Given task: Arrange all of the data below as a Markdown table with two columns, Row and Line. Number each row and leave out any blank lines.

Given data:
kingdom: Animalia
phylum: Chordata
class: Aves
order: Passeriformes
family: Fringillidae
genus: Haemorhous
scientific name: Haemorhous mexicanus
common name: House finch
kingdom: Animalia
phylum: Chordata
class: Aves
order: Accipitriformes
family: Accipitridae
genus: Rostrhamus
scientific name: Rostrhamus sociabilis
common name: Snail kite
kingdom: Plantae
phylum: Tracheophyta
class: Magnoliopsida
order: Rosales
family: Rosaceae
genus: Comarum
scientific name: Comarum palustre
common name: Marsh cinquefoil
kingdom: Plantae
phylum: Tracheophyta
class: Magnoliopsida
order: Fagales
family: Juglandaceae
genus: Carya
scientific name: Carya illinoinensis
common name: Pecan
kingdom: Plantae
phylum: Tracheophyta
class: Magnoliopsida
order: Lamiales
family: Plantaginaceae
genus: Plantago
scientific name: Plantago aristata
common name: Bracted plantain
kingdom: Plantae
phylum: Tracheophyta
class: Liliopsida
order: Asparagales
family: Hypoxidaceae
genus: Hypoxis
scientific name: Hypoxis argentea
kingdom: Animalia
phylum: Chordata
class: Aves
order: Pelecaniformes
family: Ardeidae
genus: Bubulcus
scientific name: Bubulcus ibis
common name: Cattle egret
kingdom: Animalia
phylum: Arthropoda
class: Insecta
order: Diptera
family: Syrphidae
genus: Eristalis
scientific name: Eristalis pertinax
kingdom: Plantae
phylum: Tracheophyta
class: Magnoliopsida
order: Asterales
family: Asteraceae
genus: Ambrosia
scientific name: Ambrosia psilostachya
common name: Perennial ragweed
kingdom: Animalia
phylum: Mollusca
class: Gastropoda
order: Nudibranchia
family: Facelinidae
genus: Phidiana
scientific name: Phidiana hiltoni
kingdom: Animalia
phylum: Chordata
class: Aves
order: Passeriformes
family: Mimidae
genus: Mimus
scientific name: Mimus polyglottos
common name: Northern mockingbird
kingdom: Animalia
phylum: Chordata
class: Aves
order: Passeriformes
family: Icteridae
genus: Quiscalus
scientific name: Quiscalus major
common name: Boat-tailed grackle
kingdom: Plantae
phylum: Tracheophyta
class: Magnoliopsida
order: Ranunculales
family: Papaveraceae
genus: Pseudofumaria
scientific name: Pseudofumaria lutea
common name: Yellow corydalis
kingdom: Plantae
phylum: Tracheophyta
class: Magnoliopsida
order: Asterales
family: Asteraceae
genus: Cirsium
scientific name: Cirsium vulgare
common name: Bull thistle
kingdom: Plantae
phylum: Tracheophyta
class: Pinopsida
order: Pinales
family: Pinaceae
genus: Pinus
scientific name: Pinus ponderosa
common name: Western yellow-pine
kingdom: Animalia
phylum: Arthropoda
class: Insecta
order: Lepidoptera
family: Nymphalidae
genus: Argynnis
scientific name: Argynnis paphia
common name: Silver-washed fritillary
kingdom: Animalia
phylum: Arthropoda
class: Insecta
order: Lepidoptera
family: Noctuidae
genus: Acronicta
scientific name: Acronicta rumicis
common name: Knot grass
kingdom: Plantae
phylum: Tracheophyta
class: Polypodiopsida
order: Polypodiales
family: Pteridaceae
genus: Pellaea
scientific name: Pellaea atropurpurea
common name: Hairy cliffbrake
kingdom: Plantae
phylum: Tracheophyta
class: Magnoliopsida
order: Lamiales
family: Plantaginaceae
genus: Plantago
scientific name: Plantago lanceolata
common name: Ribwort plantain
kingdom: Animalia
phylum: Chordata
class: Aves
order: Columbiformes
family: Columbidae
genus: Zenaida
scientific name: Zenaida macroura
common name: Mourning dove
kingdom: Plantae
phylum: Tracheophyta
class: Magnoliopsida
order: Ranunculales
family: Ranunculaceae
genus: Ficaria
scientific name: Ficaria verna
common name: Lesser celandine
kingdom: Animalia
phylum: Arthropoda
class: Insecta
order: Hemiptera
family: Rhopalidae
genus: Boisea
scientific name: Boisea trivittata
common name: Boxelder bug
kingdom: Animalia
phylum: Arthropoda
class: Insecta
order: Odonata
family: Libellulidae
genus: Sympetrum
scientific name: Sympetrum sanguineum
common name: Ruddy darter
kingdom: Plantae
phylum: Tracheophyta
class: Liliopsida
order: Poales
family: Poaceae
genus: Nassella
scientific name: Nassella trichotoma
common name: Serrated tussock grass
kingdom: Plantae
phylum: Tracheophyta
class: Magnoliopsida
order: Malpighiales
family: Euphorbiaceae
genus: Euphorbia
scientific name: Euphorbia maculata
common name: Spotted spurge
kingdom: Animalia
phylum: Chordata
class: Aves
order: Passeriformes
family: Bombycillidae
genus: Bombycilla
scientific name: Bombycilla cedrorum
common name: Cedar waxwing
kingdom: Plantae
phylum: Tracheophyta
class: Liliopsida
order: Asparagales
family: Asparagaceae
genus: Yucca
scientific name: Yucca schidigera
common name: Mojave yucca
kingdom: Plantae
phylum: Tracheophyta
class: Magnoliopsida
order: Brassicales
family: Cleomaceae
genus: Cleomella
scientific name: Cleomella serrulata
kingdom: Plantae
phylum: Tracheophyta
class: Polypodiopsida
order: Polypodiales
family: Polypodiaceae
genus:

Task response:
| Row | Line |
|---|---|
| 1 | kingdom: Animalia |
| 2 | phylum: Chordata |
| 3 | class: Aves |
| 4 | order: Passeriformes |
| 5 | family: Fringillidae |
| 6 | genus: Haemorhous |
| 7 | scientific name: Haemorhous mexicanus |
| 8 | common name: House finch |
| 9 | kingdom: Animalia |
| 10 | phylum: Chordata |
| 11 | class: Aves |
| 12 | order: Accipitriformes |
| 13 | family: Accipitridae |
| 14 | genus: Rostrhamus |
| 15 | scientific name: Rostrhamus sociabilis |
| 16 | common name: Snail kite |
| 17 | kingdom: Plantae |
| 18 | phylum: Tracheophyta |
| 19 | class: Magnoliopsida |
| 20 | order: Rosales |
| 21 | family: Rosaceae |
| 22 | genus: Comarum |
| 23 | scientific name: Comarum palustre |
| 24 | common name: Marsh cinquefoil |
| 25 | kingdom: Plantae |
| 26 | phylum: Tracheophyta |
| 27 | class: Magnoliopsida |
| 28 | order: Fagales |
| 29 | family: Juglandaceae |
| 30 | genus: Carya |
| 31 | scientific name: Carya illinoinensis |
| 32 | common name: Pecan |
| 33 | kingdom: Plantae |
| 34 | phylum: Tracheophyta |
| 35 | class: Magnoliopsida |
| 36 | order: Lamiales |
| 37 | family: Plantaginaceae |
| 38 | genus: Plantago |
| 39 | scientific name: Plantago aristata |
| 40 | common name: Bracted plantain |
| 41 | kingdom: Plantae |
| 42 | phylum: Tracheophyta |
| 43 | class: Liliopsida |
| 44 | order: Asparagales |
| 45 | family: Hypoxidaceae |
| 46 | genus: Hypoxis |
| 47 | scientific name: Hypoxis argentea |
| 48 | kingdom: Animalia |
| 49 | phylum: Chordata |
| 50 | class: Aves |
| 51 | order: Pelecaniformes |
| 52 | family: Ardeidae |
| 53 | genus: Bubulcus |
| 54 | scientific name: Bubulcus ibis |
| 55 | common name: Cattle egret |
| 56 | kingdom: Animalia |
| 57 | phylum: Arthropoda |
| 58 | class: Insecta |
| 59 | order: Diptera |
| 60 | family: Syrphidae |
| 61 | genus: Eristalis |
| 62 | scientific name: Eristalis pertinax |
| 63 | kingdom: Plantae |
| 64 | phylum: Tracheophyta |
| 65 | class: Magnoliopsida |
| 66 | order: Asterales |
| 67 | family: Asteraceae |
| 68 | genus: Ambrosia |
| 69 | scientific name: Ambrosia psilostachya |
| 70 | common name: Perennial ragweed |
| 71 | kingdom: Animalia |
| 72 | phylum: Mollusca |
| 73 | class: Gastropoda |
| 74 | order: Nudibranchia |
| 75 | family: Facelinidae |
| 76 | genus: Phidiana |
| 77 | scientific name: Phidiana hiltoni |
| 78 | kingdom: Animalia |
| 79 | phylum: Chordata |
| 80 | class: Aves |
| 81 | order: Passeriformes |
| 82 | family: Mimidae |
| 83 | genus: Mimus |
| 84 | scientific name: Mimus polyglottos |
| 85 | common name: Northern mockingbird |
| 86 | kingdom: Animalia |
| 87 | phylum: Chordata |
| 88 | class: Aves |
| 89 | order: Passeriformes |
| 90 | family: Icteridae |
| 91 | genus: Quiscalus |
| 92 | scientific name: Quiscalus major |
| 93 | common name: Boat-tailed grackle |
| 94 | kingdom: Plantae |
| 95 | phylum: Tracheophyta |
| 96 | class: Magnoliopsida |
| 97 | order: Ranunculales |
| 98 | family: Papaveraceae |
| 99 | genus: Pseudofumaria |
| 100 | scientific name: Pseudofumaria lutea |
| 101 | common name: Yellow corydalis |
| 102 | kingdom: Plantae |
| 103 | phylum: Tracheophyta |
| 104 | class: Magnoliopsida |
| 105 | order: Asterales |
| 106 | family: Asteraceae |
| 107 | genus: Cirsium |
| 108 | scientific name: Cirsium vulgare |
| 109 | common name: Bull thistle |
| 110 | kingdom: Plantae |
| 111 | phylum: Tracheophyta |
| 112 | class: Pinopsida |
| 113 | order: Pinales |
| 114 | family: Pinaceae |
| 115 | genus: Pinus |
| 116 | scientific name: Pinus ponderosa |
| 117 | common name: Western yellow-pine |
| 118 | kingdom: Animalia |
| 119 | phylum: Arthropoda |
| 120 | class: Insecta |
| 121 | order: Lepidoptera |
| 122 | family: Nymphalidae |
| 123 | genus: Argynnis |
| 124 | scientific name: Argynnis paphia |
| 125 | common name: Silver-washed fritillary |
| 126 | kingdom: Animalia |
| 127 | phylum: Arthropoda |
| 128 | class: Insecta |
| 129 | order: Lepidoptera |
| 130 | family: Noctuidae |
| 131 | genus: Acronicta |
| 132 | scientific name: Acronicta rumicis |
| 133 | common name: Knot grass |
| 134 | kingdom: Plantae |
| 135 | phylum: Tracheophyta |
| 136 | class: Polypodiopsida |
| 137 | order: Polypodiales |
| 138 | family: Pteridaceae |
| 139 | genus: Pellaea |
| 140 | scientific name: Pellaea atropurpurea |
| 141 | common name: Hairy cliffbrake |
| 142 | kingdom: Plantae |
| 143 | phylum: Tracheophyta |
| 144 | class: Magnoliopsida |
| 145 | order: Lamiales |
| 146 | family: Plantaginaceae |
| 147 | genus: Plantago |
| 148 | scientific name: Plantago lanceolata |
| 149 | common name: Ribwort plantain |
| 150 | kingdom: Animalia |
| 151 | phylum: Chordata |
| 152 | class: Aves |
| 153 | order: Columbiformes |
| 154 | family: Columbidae |
| 155 | genus: Zenaida |
| 156 | scientific name: Zenaida macroura |
| 157 | common name: Mourning dove |
| 158 | kingdom: Plantae |
| 159 | phylum: Tracheophyta |
| 160 | class: Magnoliopsida |
| 161 | order: Ranunculales |
| 162 | family: Ranunculaceae |
| 163 | genus: Ficaria |
| 164 | scientific name: Ficaria verna |
| 165 | common name: Lesser celandine |
| 166 | kingdom: Animalia |
| 167 | phylum: Arthropoda |
| 168 | class: Insecta |
| 169 | order: Hemiptera |
| 170 | family: Rhopalidae |
| 171 | genus: Boisea |
| 172 | scientific name: Boisea trivittata |
| 173 | common name: Boxelder bug |
| 174 | kingdom: Animalia |
| 175 | phylum: Arthropoda |
| 176 | class: Insecta |
| 177 | order: Odonata |
| 178 | family: Libellulidae |
| 179 | genus: Sympetrum |
| 180 | scientific name: Sympetrum sanguineum |
| 181 | common name: Ruddy darter |
| 182 | kingdom: Plantae |
| 183 | phylum: Tracheophyta |
| 184 | class: Liliopsida |
| 185 | order: Poales |
| 186 | family: Poaceae |
| 187 | genus: Nassella |
| 188 | scientific name: Nassella trichotoma |
| 189 | common name: Serrated tussock grass |
| 190 | kingdom: Plantae |
| 191 | phylum: Tracheophyta |
| 192 | class: Magnoliopsida |
| 193 | order: Malpighiales |
| 194 | family: Euphorbiaceae |
| 195 | genus: Euphorbia |
| 196 | scientific name: Euphorbia maculata |
| 197 | common name: Spotted spurge |
| 198 | kingdom: Animalia |
| 199 | phylum: Chordata |
| 200 | class: Aves |
| 201 | order: Passeriformes |
| 202 | family: Bombycillidae |
| 203 | genus: Bombycilla |
| 204 | scientific name: Bombycilla cedrorum |
| 205 | common name: Cedar waxwing |
| 206 | kingdom: Plantae |
| 207 | phylum: Tracheophyta |
| 208 | class: Liliopsida |
| 209 | order: Asparagales |
| 210 | family: Asparagaceae |
| 211 | genus: Yucca |
| 212 | scientific name: Yucca schidigera |
| 213 | common name: Mojave yucca |
| 214 | kingdom: Plantae |
| 215 | phylum: Tracheophyta |
| 216 | class: Magnoliopsida |
| 217 | order: Brassicales |
| 218 | family: Cleomaceae |
| 219 | genus: Cleomella |
| 220 | scientific name: Cleomella serrulata |
| 221 | kingdom: Plantae |
| 222 | phylum: Tracheophyta |
| 223 | class: Polypodiopsida |
| 224 | order: Polypodiales |
| 225 | family: Polypodiaceae |
| 226 | genus: |